I hesitate to call Sherlock: A Study in Pink superlative, and yet that’s the word that best fits. It really is superlative. Moffat’s writing sparkles, from the sharp dialogue (the line “I’m not a psychopath. I’m a high-funtioning sociopath” is particularly good) to the way the writing brings us inside the mind of that high-functioning sociopath and how he sees the world. (It is reminiscent of the scene on the Leadworth green in Doctor Who‘s “The Eleventh Hour,” by the way.) Cumberbatch has the manic energy and the histrionics of Doyle’s Holmes, he clearly sees the world as a game, and his performance is pitched somewhere near Jeremy Brett’s classic portrayal in the long-running Granada television series of twenty years ago or Robert Downey, Jr.’s, but without the ennui that these Holmes evidenced on occasion. The real star of the episode, though, was Freeman; he’s the everyman, he’s not an idiot, he has his own views, and he comes across as the rock in this world. The direction, too, was good; Paul McGuigan’s camera work was solid, and some shots (like a panning crane shot outside 221B Baker Street) evoked memories of similar camera work in the Jeremy Brett series. (Also, I would swear that one of the suicide victims lived on The Sarah Jane Adventures‘s Bannerman Road.)
As an amateur Holmesian, I cheered at some some lovely Canonical touches in “A Study in Pink.” One of the suicide victims was James Phillimore (“who, stepping back into his own house to get his umbrella, was never more seen in this world,” mentioned in “The Problem of Thor Bridge” in The Casebook of Sherlock Holmes).
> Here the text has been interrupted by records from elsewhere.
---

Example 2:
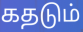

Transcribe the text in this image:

கதடும்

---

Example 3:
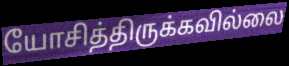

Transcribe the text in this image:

யோசித்திருக்கவில்லை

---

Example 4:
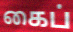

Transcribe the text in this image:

கைப்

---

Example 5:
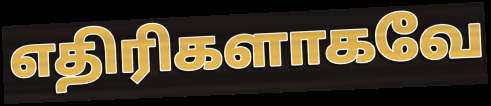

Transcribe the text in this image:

எதிரிகளாகவே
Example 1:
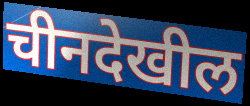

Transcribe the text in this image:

चीनदेखील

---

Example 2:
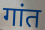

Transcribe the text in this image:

गांत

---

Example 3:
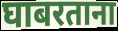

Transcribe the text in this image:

घाबरताना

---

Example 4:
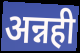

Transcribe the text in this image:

अन्नही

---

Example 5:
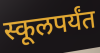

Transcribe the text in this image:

स्कूलपर्यंत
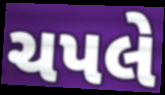
ચપલે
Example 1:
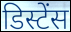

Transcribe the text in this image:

डिस्टेंस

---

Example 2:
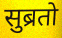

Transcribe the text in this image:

सुब्रतो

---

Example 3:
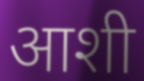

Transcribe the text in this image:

आशी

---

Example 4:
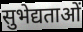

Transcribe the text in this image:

सुभेद्यताओं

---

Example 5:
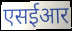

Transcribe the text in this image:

एसईआर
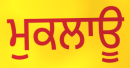
ਮੁਕਲਾਊ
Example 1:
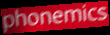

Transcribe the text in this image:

phonemics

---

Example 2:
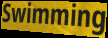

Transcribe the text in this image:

Swimming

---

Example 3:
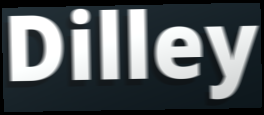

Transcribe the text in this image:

Dilley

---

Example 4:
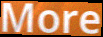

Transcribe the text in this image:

More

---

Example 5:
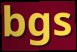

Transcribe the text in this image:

bgs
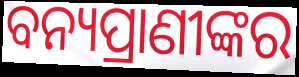
ବନ୍ୟପ୍ରାଣୀଙ୍କର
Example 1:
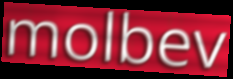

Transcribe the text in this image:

molbev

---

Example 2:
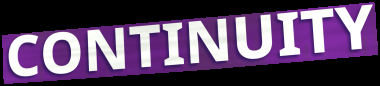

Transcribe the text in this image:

CONTINUITY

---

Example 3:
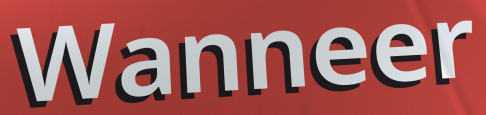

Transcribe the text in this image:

Wanneer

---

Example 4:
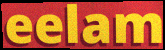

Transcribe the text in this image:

eelam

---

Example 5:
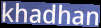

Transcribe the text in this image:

khadhan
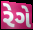
રેગે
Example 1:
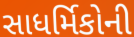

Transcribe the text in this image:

સાધર્મિકોની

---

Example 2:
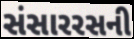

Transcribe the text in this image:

સંસારરસની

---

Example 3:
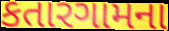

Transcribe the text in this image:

કતારગામના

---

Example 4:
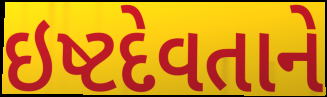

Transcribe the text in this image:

ઇષ્ટદેવતાને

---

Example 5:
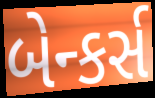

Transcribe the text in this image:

બેન્કર્સ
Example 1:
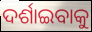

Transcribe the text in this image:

ଦର୍ଶାଇବାକୁ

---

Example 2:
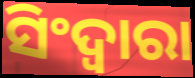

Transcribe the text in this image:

ସିଂଦ୍ୱାରା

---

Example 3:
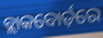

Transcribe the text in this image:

ବ୍ଲାକବୋର୍ଡ଼ରେ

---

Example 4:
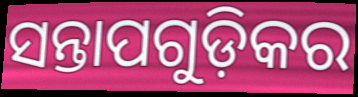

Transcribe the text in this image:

ସନ୍ତାପଗୁଡ଼ିକର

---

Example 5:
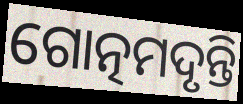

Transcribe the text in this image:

ଗୋତ୍ନମଦୃନ୍ତି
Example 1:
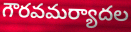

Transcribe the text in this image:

గౌరవమర్యాదల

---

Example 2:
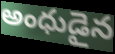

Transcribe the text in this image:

అంధుడైన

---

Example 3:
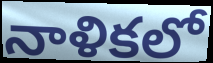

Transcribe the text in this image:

నాళికలో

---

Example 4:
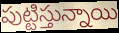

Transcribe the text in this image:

పుట్టిస్తున్నాయి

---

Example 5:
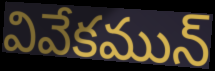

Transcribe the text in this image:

వివేకమున్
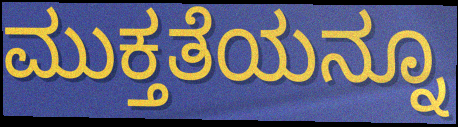
ಮುಕ್ತತೆಯನ್ನೂ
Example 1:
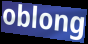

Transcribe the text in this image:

oblong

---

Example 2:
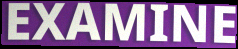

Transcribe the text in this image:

EXAMINE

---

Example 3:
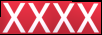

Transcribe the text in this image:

xxxx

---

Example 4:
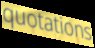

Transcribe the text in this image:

quotations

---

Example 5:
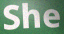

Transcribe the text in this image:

She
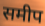
समीप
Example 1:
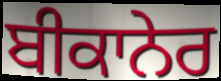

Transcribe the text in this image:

ਬੀਕਾਨੇਰ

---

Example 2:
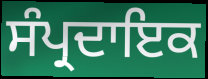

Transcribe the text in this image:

ਸੰਪ੍ਰਦਾਇਕ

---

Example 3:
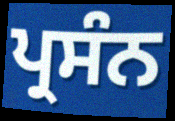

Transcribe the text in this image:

ਪ੍ਰਸੰਨ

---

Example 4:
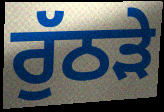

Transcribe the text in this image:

ਰੁੱਠੜੇ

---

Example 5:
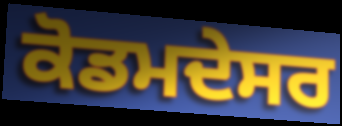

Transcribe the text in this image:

ਕੋਡਮਦੇਸਰ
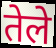
तेले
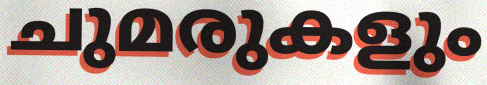
ചുമരുകളും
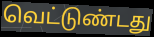
வெட்டுண்டது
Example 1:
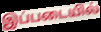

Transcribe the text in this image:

இப்படையில்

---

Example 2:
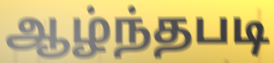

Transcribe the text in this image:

ஆழ்ந்தபடி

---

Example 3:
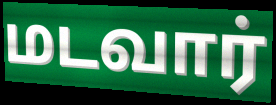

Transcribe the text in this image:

மடவார்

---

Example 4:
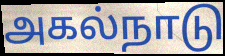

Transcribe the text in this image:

அகல்நாடு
The sitting room at 221B was suitably disheveled, affixed to the mantelpiece was a knife (where Holmes kept his correspondence), and while a patriotic “VR” above the fireplace made with bulletholes is unlikely there was a Union Jack throw pillow. The “three-pipe problem” becomes a “three-patch problem” as in “nicotine patches.”
Despite being the first story in the Holmes canon, A Study in Scarlet is not often adapted, perhaps because it’s not much of a Sherlock Holmes story and he does very little in the course of the novel; the bulk of the book is a story of the Mormons and their migration across the North American continent, which ultimately leads to a sordid tale of revenge in London. Sadly (or maybe fortunately, because that part of the book has always bored me stupid), there were no Mormons in “A Study in Pink,” and if the murderer’s name was Jefferson Hope I never heard it. I would say, come to think of it, that the murderer was the weakest part of the episode. Besides the fact that I’d worked out who the perpetrator was likely to be (although we had not met him by that point) long before Holmes did, his motives made little sense — and I’m not sure that his scheme would really work. Still, the sharpness of the writing overall — and the tension of the final confrontation — make up for that failing. As Steven Moffat rightly notes, the thrill of Holmes is in the adventure, not the case. It’s the chase that matters.
The BBC is happy with the ratings for the first episode — 7.5 million, roughly what Doctor Who was drawing in the just-finished season — and they’re contemplating a second. I hope so, I liked this take on Sherlock Holmes. And hopefully the writing and acting for “The Blind Banker” and “The Great Game” stay as strong as they were in “A Study in Pink.” Sherlock could very well be a Sherlock Holmes for the ages.